На часах было шесть. По-прежнему ни намека на приближение авиации, никакой бомбардировки – лишь время от времени где-то слышна перестрелка. Теперь прошло уже больше часа с тех пор, как он приказал самолетам подняться в воздух. Если авиация перейдет на сторону мятежников, он не может даже найти самолета для того, чтобы улететь на юг, в расположение преданных ему отрядов карателей под командованием генерала Рамона.
Если не вмешается само провидение, непросто ему будет выбраться из этого осиного гнезда, сбежать из столицы и протянуть сорок восемь часов, необходимые для того, чтобы Соединенные Штаты прислали свои войска «с целью защитить жизнь американских граждан в условиях жуткой резни, учиненной мятежниками Гомеса, движимыми ненавистью к янки и империализму». На следующий же день он прикажет «обнаружить» тела и сам объявит по радио о чудовищном злодеянии, свалив содеянное на своих врагов. Американских граждан перестреляли как собак – такого никто еще не смел вытворять. Он обратится с призывом к Организации Американских Государств, и через двенадцать часов сюда явится морской десант. Он будет спасен. За это он заплатил – надо так надо. Никому и в голову не придет обвинять его в том, что он приказал расстрелять свою любовницу, которой так гордился, которую так демонстративно везде показывал, – все говорили, что он не может без нее прожить. Затем он вдруг вспомнил, что приказал поставить к стенке и родную мать, и, беззвучно смеясь, похлопал себя по ляжкам. Пусть теперь попробуют доказать, что все это натворил он. В Штатах не найдется ни одного человека, способного поверить такой грязной клевете.
Штаты – цивилизованная страна. Там и представить себе не могут – даже на секунду – таких чудовищных вещей. Они, конечно, знают, что прежде в этой стране имели место человеческие жертвоприношения, но то было очень давно, задолго до того, как американцы стали оказывать свою помощь.
Он с гордостью подумал о том, что никто не заходил еще так далеко. Никому еще не удавалось сделать столько, чтобы заручиться protecciґon.
Он встал и пошел к своим фаворитам. Они оставались с ним – все трое, ибо давно уже стали чем-то вроде его теней – чисто физическая преданность, своего рода материальная привязанность, лишь на нее можно положиться полностью: иначе говоря, они не бросили его потому, что не сумели смыться отсюда вовремя. Слишком оказались доверчивы. И ведь знали же, что оба его предшественника были облиты бензином, подвешены на уличных фонарях и весело сгорели ко всеобщей радости среди фейерверков.
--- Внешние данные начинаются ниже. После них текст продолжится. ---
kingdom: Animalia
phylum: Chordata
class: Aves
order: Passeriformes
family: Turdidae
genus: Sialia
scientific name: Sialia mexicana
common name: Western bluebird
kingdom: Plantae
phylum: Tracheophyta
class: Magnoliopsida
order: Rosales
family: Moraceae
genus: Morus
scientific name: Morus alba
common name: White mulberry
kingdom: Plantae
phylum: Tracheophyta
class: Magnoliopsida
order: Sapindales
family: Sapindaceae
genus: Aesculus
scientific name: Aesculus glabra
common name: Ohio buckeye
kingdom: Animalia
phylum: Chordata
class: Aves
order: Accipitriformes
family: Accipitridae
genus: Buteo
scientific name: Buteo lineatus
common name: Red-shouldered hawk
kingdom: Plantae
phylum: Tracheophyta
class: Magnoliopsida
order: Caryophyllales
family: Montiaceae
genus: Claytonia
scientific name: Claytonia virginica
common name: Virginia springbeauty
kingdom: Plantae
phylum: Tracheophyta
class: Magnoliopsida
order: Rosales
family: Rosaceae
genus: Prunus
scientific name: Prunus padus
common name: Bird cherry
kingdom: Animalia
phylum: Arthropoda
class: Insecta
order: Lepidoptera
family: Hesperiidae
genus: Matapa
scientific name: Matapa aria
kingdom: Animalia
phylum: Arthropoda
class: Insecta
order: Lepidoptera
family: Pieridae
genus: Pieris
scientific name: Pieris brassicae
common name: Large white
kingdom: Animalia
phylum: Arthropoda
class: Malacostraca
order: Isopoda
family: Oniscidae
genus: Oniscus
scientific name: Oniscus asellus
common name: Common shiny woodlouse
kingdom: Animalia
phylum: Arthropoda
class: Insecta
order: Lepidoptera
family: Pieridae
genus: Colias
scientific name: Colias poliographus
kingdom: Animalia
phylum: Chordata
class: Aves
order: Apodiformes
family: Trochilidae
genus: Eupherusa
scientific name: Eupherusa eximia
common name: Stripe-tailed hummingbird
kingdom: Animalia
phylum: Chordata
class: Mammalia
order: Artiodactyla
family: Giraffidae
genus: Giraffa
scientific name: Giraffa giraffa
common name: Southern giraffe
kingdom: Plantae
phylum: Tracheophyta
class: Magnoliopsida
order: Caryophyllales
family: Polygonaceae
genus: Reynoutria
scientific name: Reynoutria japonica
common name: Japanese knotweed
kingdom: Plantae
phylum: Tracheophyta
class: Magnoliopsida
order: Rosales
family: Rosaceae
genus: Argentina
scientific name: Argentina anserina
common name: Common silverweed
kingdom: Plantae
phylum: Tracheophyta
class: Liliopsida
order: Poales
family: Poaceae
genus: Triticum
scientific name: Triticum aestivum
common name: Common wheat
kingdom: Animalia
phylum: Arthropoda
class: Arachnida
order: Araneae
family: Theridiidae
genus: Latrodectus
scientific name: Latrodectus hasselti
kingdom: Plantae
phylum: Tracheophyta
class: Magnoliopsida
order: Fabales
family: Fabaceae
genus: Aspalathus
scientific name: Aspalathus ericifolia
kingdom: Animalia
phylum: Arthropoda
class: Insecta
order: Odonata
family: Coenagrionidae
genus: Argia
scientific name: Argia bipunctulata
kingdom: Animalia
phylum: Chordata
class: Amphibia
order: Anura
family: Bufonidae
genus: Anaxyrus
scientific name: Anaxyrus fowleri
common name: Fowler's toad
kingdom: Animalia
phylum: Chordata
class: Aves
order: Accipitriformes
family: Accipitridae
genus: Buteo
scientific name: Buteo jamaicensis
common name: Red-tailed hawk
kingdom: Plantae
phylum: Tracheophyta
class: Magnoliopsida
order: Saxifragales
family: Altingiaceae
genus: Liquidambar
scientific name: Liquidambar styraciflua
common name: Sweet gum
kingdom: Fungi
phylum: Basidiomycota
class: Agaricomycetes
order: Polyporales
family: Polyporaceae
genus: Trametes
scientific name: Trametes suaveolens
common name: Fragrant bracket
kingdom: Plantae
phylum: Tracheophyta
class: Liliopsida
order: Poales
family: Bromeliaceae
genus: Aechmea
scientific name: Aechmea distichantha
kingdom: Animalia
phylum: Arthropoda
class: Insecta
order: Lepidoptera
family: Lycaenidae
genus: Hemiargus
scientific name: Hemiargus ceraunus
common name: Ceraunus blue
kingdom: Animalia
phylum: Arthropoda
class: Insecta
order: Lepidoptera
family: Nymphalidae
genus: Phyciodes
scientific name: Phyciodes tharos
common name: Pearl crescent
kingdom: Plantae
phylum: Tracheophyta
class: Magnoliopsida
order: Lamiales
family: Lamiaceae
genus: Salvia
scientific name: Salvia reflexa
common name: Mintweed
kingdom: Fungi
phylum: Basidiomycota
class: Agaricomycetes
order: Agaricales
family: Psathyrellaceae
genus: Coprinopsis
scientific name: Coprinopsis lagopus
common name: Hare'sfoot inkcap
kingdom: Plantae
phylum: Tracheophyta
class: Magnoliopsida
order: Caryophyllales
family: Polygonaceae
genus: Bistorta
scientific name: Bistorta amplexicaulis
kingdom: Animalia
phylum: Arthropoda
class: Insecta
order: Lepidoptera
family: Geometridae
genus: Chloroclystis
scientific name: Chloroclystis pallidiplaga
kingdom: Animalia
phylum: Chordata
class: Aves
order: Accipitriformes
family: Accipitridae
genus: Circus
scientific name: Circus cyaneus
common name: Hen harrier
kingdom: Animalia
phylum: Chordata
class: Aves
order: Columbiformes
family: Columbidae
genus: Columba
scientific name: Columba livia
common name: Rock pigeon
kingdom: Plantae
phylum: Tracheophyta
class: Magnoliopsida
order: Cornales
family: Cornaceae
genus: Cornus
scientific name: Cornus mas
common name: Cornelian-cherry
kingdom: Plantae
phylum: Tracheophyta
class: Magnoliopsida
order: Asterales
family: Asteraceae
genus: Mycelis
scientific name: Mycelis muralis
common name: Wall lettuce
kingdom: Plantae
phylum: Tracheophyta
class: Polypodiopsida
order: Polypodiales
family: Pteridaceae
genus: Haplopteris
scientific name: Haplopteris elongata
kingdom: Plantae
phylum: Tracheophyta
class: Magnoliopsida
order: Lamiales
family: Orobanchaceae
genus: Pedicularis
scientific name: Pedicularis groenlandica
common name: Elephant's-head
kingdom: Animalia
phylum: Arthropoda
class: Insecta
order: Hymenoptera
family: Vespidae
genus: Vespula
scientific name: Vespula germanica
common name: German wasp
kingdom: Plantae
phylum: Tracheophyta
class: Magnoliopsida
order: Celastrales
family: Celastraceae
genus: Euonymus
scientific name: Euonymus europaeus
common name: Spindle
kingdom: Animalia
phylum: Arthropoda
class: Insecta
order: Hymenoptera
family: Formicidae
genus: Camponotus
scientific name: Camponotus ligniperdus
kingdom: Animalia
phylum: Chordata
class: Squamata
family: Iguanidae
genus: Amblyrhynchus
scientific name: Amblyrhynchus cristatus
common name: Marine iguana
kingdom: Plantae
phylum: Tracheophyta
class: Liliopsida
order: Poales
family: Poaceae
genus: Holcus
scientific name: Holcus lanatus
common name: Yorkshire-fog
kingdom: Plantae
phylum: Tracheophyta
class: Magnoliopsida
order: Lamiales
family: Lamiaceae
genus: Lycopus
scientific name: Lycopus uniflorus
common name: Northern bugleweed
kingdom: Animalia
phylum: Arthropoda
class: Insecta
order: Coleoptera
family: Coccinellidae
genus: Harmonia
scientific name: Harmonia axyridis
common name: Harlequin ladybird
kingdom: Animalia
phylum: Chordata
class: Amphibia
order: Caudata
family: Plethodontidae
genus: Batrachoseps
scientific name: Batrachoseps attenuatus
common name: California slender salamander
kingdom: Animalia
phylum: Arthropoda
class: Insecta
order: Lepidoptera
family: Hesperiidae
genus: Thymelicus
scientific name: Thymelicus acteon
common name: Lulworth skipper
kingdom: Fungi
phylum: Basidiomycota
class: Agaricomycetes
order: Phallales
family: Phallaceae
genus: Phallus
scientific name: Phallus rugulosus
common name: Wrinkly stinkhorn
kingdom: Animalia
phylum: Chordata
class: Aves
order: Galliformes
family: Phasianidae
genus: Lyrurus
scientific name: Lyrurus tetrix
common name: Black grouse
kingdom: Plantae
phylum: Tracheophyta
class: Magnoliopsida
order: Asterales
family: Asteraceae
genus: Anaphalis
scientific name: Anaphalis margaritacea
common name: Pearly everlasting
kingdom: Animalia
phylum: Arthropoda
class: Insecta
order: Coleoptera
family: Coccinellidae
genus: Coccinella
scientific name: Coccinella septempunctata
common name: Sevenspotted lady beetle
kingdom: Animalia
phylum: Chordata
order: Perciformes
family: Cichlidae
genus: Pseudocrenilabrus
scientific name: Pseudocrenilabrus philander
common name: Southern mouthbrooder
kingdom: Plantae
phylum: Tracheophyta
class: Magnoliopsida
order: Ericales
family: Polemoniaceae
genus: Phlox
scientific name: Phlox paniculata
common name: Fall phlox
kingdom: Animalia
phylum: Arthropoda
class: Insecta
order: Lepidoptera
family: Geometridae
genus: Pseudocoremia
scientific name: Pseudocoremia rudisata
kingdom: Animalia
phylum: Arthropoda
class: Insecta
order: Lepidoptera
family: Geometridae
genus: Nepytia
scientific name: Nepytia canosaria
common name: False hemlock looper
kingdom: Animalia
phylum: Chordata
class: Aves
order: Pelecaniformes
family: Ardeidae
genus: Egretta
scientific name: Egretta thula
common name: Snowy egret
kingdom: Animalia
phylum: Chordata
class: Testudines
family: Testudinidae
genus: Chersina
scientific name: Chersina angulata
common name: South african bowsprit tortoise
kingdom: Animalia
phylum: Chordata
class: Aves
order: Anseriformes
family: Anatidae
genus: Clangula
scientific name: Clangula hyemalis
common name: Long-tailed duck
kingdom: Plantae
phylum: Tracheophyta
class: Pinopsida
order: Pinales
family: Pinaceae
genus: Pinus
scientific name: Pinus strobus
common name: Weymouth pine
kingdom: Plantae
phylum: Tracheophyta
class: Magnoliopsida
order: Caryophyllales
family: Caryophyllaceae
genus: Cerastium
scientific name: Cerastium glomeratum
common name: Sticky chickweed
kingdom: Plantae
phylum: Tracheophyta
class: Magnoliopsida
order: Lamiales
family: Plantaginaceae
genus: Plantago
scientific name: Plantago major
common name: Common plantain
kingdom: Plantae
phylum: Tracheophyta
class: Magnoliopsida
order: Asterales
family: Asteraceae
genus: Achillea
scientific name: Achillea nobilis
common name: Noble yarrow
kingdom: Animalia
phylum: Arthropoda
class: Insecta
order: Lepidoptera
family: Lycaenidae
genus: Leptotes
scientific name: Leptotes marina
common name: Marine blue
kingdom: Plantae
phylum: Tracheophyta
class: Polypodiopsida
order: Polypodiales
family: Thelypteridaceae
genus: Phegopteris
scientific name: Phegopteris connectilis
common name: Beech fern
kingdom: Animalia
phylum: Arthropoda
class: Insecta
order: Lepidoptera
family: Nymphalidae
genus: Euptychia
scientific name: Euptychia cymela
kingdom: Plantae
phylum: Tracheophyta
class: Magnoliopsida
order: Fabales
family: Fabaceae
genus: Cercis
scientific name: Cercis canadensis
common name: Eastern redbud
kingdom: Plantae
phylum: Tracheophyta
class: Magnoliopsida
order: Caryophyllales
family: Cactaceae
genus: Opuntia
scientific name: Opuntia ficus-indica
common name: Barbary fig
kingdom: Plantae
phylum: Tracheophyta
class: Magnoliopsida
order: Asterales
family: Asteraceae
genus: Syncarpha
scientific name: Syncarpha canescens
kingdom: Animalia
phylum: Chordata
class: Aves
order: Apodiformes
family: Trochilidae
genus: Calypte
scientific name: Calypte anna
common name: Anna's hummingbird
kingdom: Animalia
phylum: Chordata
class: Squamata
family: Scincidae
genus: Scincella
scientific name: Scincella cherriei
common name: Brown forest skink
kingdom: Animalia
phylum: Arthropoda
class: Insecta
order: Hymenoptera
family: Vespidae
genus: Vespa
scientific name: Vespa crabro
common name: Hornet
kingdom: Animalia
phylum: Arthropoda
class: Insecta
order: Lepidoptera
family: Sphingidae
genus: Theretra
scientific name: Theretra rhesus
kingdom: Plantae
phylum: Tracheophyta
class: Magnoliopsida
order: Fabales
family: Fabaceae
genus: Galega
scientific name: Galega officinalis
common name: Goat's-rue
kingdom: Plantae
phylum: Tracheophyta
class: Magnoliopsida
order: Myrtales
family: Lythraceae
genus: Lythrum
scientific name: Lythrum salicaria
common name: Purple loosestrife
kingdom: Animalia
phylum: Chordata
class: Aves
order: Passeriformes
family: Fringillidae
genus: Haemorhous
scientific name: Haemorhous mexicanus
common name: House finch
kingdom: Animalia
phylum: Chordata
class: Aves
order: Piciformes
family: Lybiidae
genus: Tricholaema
Все три тени прекрасно знали о том, что тоже рискуют сгореть ясным пламенем. И все же были еще здесь – его добрые друзья, те, кого американская пресса принимала слишком всерьез, иногда даже называя его «теневым кабинетом». Такие бывали у всех великих вождей. Когда был свергнут африканец Н’Крума, среди его теней оказалась летчица Ханна Райх, бывшая в свое время любимицей Гитлера, и знаменитый немецкий доктор Шуманн, «лечивший» евреев. Эти люди служили ему развлечением, но еще в гораздо большей степени – фетишем, чем-то вроде талисманов, у них были все необходимые для этого качества. Ему нравилось ощущать их присутствие: наличие посредников всегда успокаивает.